▶ Extrait du texte
Mais ce qui fut, chez Sarcey, le grand mérite et la principale habileté, c’est qu’il s’est connu admirablement. Une s’est fait sur lui-même et sur les ressources dont il disposait aucune espèce d’illusion : il a mesuré exactement l’étendue de ses moyens, se contentant de faire en sorte d’en tirer le meilleur parti : il n’a pas forcé son talent. En ce sens, il mérite de servir d’exemple et l’art qu’il a le mieux enseigné est celui qui consiste à mettre à profit ses défauts aussi bien que ses qualités et à s’en faire une manière. Instruit sans être érudit, curieux sans avoir un grand mouvement d’idées, et bon écrivain sans avoir la virtuosité qui supplée à la valeur de la pensée parle prestige de la forme, il n’essaya même pas de donner à ses feuilletons ces mérites « à côté » par lesquels certains critiques s’efforcent de parer à l’indigence de la matière que leur fournit l’étude de la production dramatique courante. Il ne manquait pas d’esprit ; cet esprit fait de verve, de gaieté, de raillerie bon enfant et de grosse plaisanterie, le servait à merveille dans la polémique : il était incomparable pour assommer les gens d’un coup de patte nonchalant et sans avoir l’air de leur en vouloir ; les rieurs étaient de son côté. Toutefois il n’était pas de ceux dont l’esprit part en fusées et qui éblouit à la manière d’un feu d’artifice. Il ne manquait pas de style : sa langue était excellente et correcte ; toutefois n n’était pas de ceux qui ont un « style ; » et à surveiller sa phrase, il est probable qu’il l’eût gâtée. Il eût été mal avisé de faire des gambades et de faire des grâces : il évita de donner dans ce travers. Il n’avait pas le brillant, il se promit d’être consciencieux ; il était lourd, il comprit qu’il pourrait valoir par son poids ; il était myope, il se mit en devoir d’y regarder de près. Il se cantonna dans l’analyse minutieuse des pièces. Il avait été professeur. Combien d’autres se sont donné infiniment de peine pour racheter cette tare de leur passé, et se sont mis à la torture pour qu’on ne vît point passer le bout de la toge ! Sarcey au contraire. Il s’appliqua à parler au public et aux gens de théâtre, comme il parlait jadis à ses élèves dans sa chaire. Il fit un feuilleton, comme on fait une classe. A ceux qui auraient été tentés de l’oublier, il rappelait en toute occasion qu’il était un professeur.

▶ Données affichées
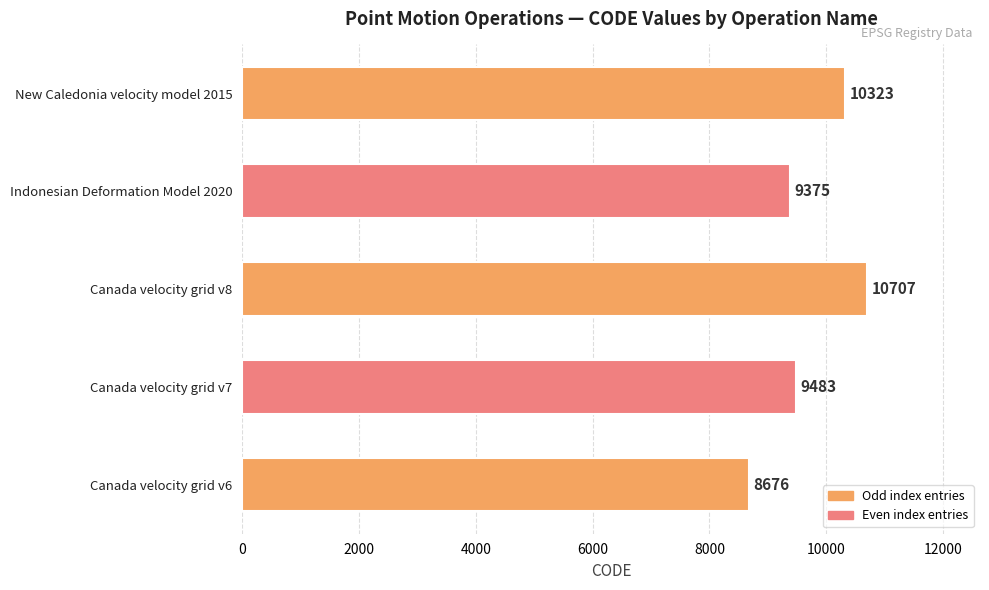

Is it true that the value at Canada velocity grid v6 is 8676?

True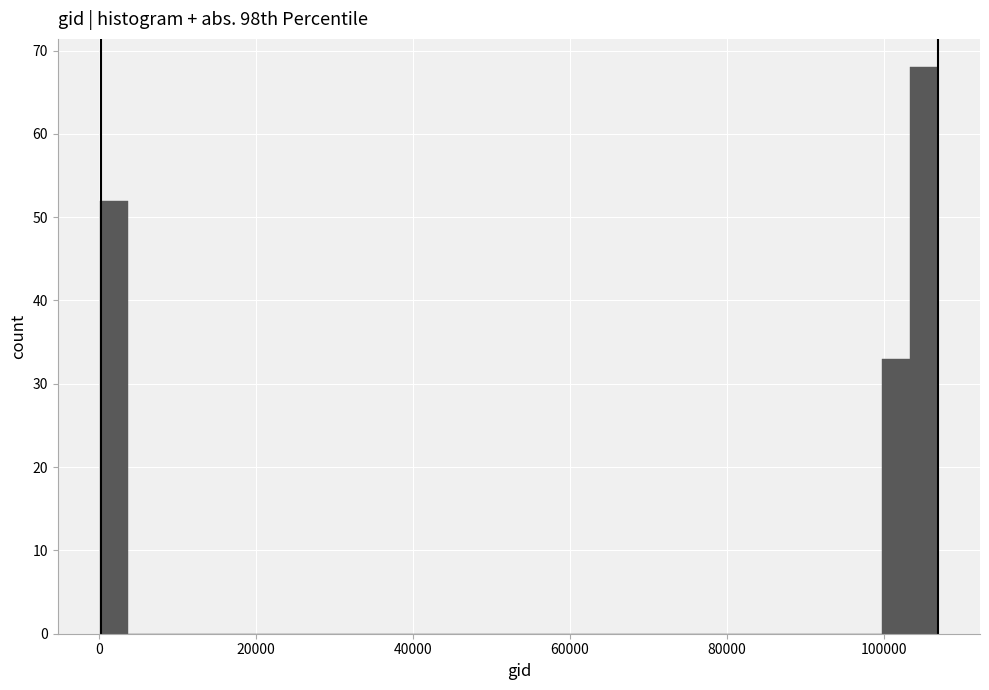

Read against the x-axis, roughly where is the centre of the tallest bar?

106000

▶ À vous
Répondez brièvement à ces questions sur l'extrait consacré à Sarcey.
1. Quel métier Sarcey avait-il exercé avant d'écrire ses feuilletons ?
2. Comment l'extrait qualifie-t-il la langue de Sarcey ?
3. À quel travail Sarcey se cantonna-t-il ?

▶ Résultat de l'exercice
1. Il avait été professeur.
2. Sa langue était excellente et correcte.
3. Il se cantonna dans l'analyse minutieuse des pièces.